▼
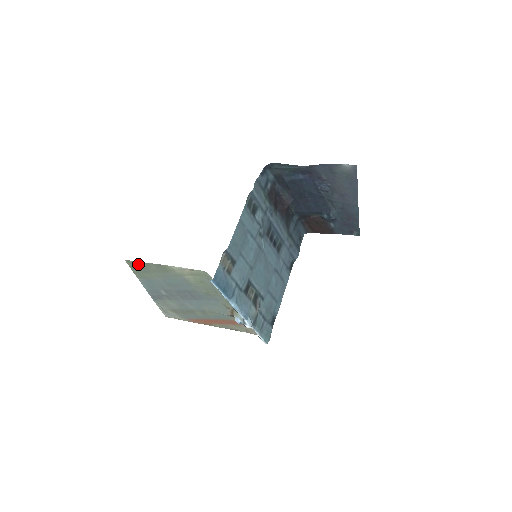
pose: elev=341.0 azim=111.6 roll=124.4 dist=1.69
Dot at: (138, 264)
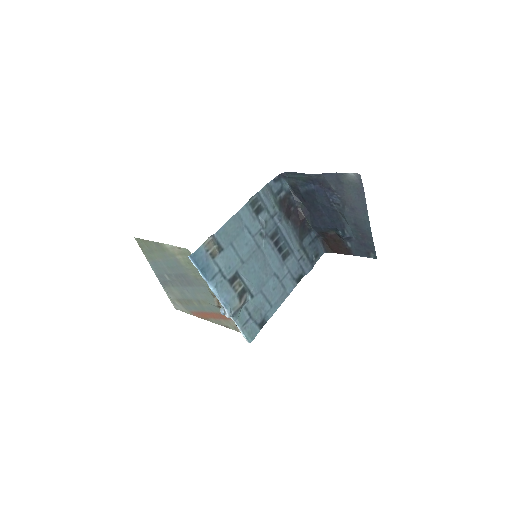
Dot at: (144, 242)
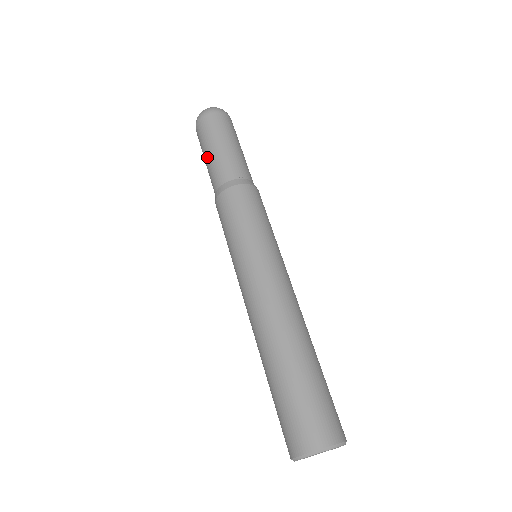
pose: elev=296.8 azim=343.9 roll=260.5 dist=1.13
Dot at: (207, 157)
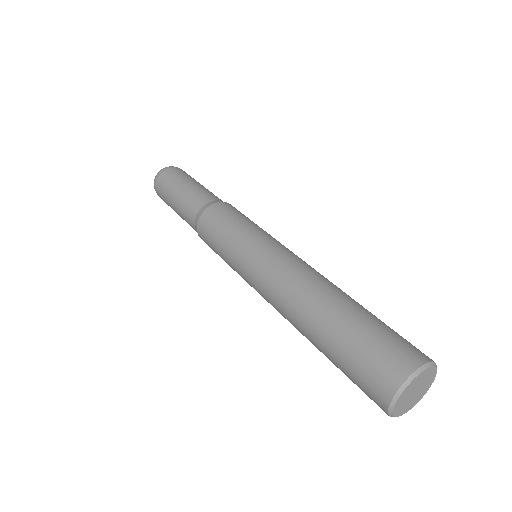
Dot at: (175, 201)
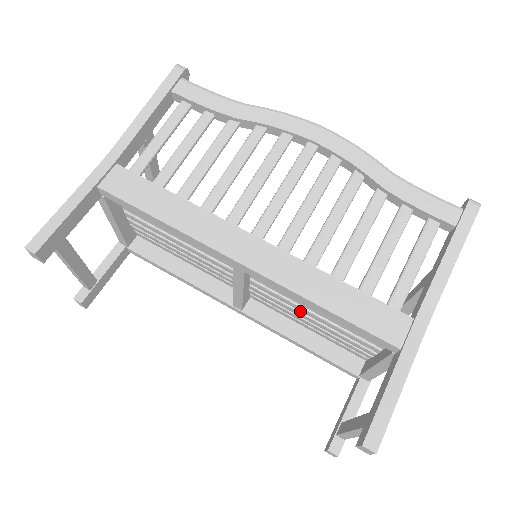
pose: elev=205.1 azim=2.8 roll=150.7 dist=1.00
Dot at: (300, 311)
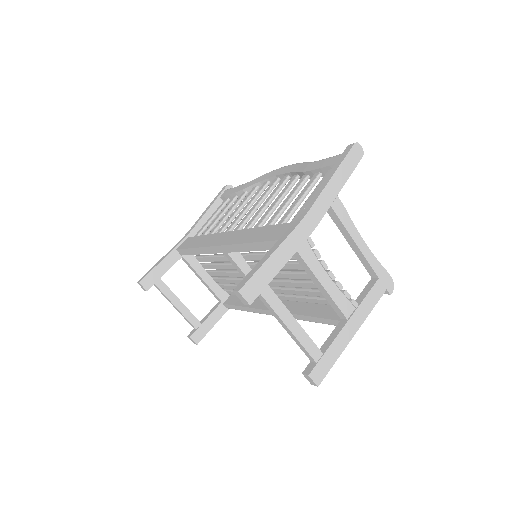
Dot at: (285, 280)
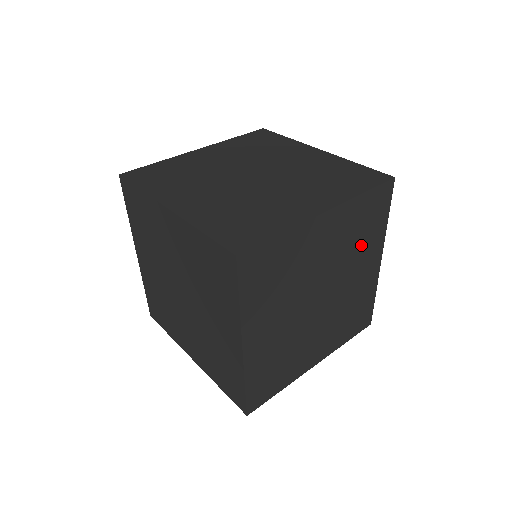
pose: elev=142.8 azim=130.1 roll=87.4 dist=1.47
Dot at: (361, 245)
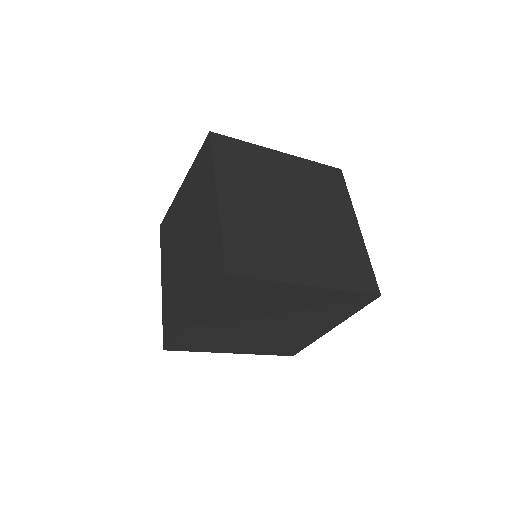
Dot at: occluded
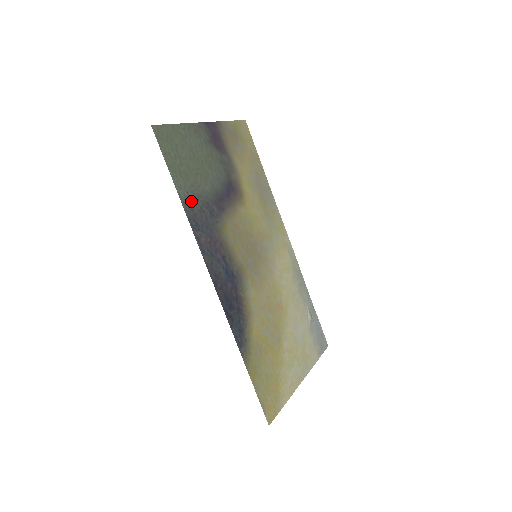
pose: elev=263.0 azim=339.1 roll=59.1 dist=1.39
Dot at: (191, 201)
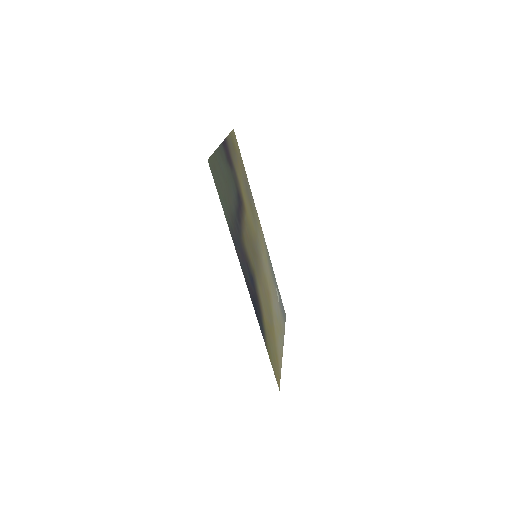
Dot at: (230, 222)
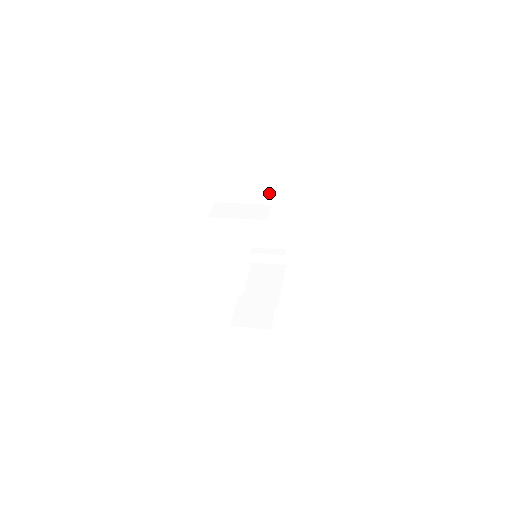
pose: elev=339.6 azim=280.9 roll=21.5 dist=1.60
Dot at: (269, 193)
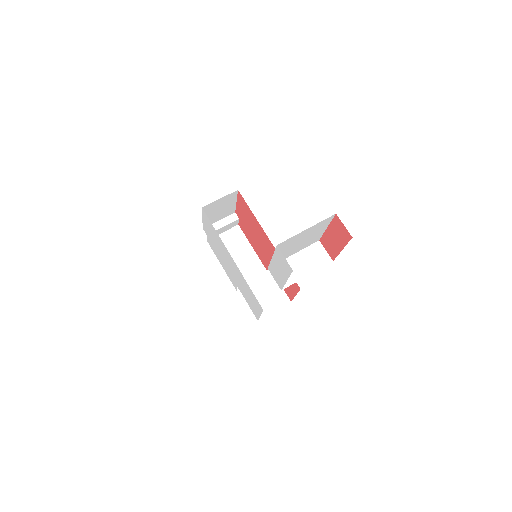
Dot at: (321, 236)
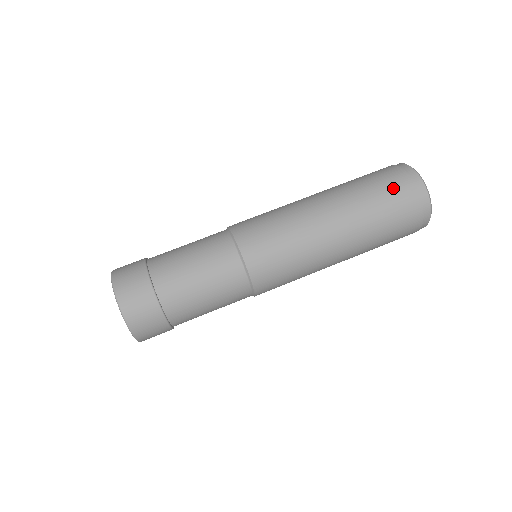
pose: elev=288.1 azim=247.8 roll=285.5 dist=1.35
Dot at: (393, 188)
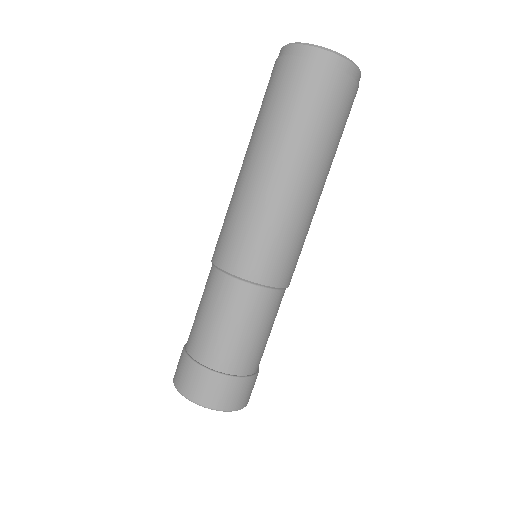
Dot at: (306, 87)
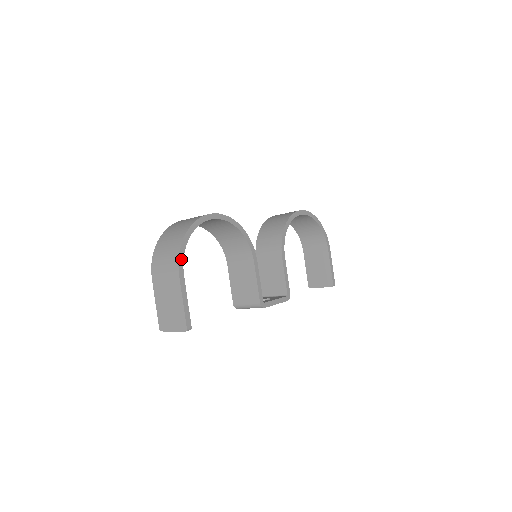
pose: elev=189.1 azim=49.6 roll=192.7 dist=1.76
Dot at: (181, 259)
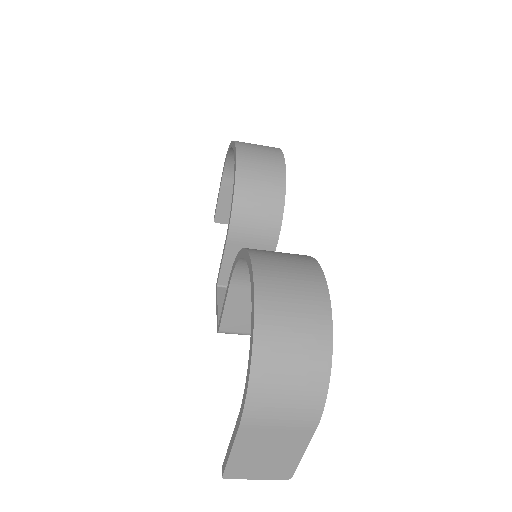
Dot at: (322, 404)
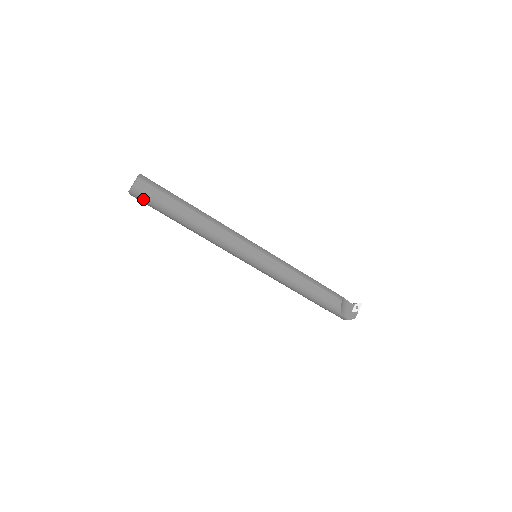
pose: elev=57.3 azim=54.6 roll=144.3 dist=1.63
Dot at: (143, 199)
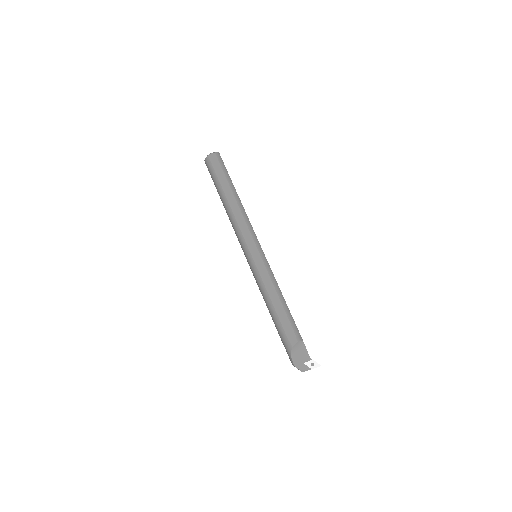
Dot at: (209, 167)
▲
▶ **Problem requirements**: Rewrite all of the entries above as a Markdown table with two columns, Row and Line. Give each line its own numbered row, skip blank lines, and leave the pictures out.

▶ **Correct output**:
| Row | Line |
|---|---|
| 1 | pose: elev=341.0 azim=111.6 roll=124.4 dist=1.69 |
| 2 | Dot at: (138, 264) |
| 3 | Dot at: (144, 242) |
| 4 | pose: elev=296.8 azim=343.9 roll=260.5 dist=1.13 |
| 5 | Dot at: (207, 157) |
| 6 | Dot at: (175, 201) |
| 7 | pose: elev=205.1 azim=2.8 roll=150.7 dist=1.00 |
| 8 | Dot at: (300, 311) |
| 9 | Dot at: (285, 280) |
| 10 | pose: elev=142.8 azim=130.1 roll=87.4 dist=1.47 |
| 11 | Dot at: (361, 245) |
| 12 | Dot at: occluded |
| 13 | pose: elev=263.0 azim=339.1 roll=59.1 dist=1.39 |
| 14 | Dot at: (191, 201) |
| 15 | Dot at: (230, 222) |
| 16 | pose: elev=339.6 azim=280.9 roll=21.5 dist=1.60 |
| 17 | Dot at: (269, 193) |
| 18 | Dot at: (321, 236) |
| 19 | pose: elev=288.1 azim=247.8 roll=285.5 dist=1.35 |
| 20 | Dot at: (393, 188) |
| 21 | Dot at: (306, 87) |
| 22 | pose: elev=189.1 azim=49.6 roll=192.7 dist=1.76 |
| 23 | Dot at: (181, 259) |
| 24 | Dot at: (322, 404) |
| 25 | pose: elev=57.3 azim=54.6 roll=144.3 dist=1.63 |
| 26 | Dot at: (143, 199) |
| 27 | Dot at: (209, 167) |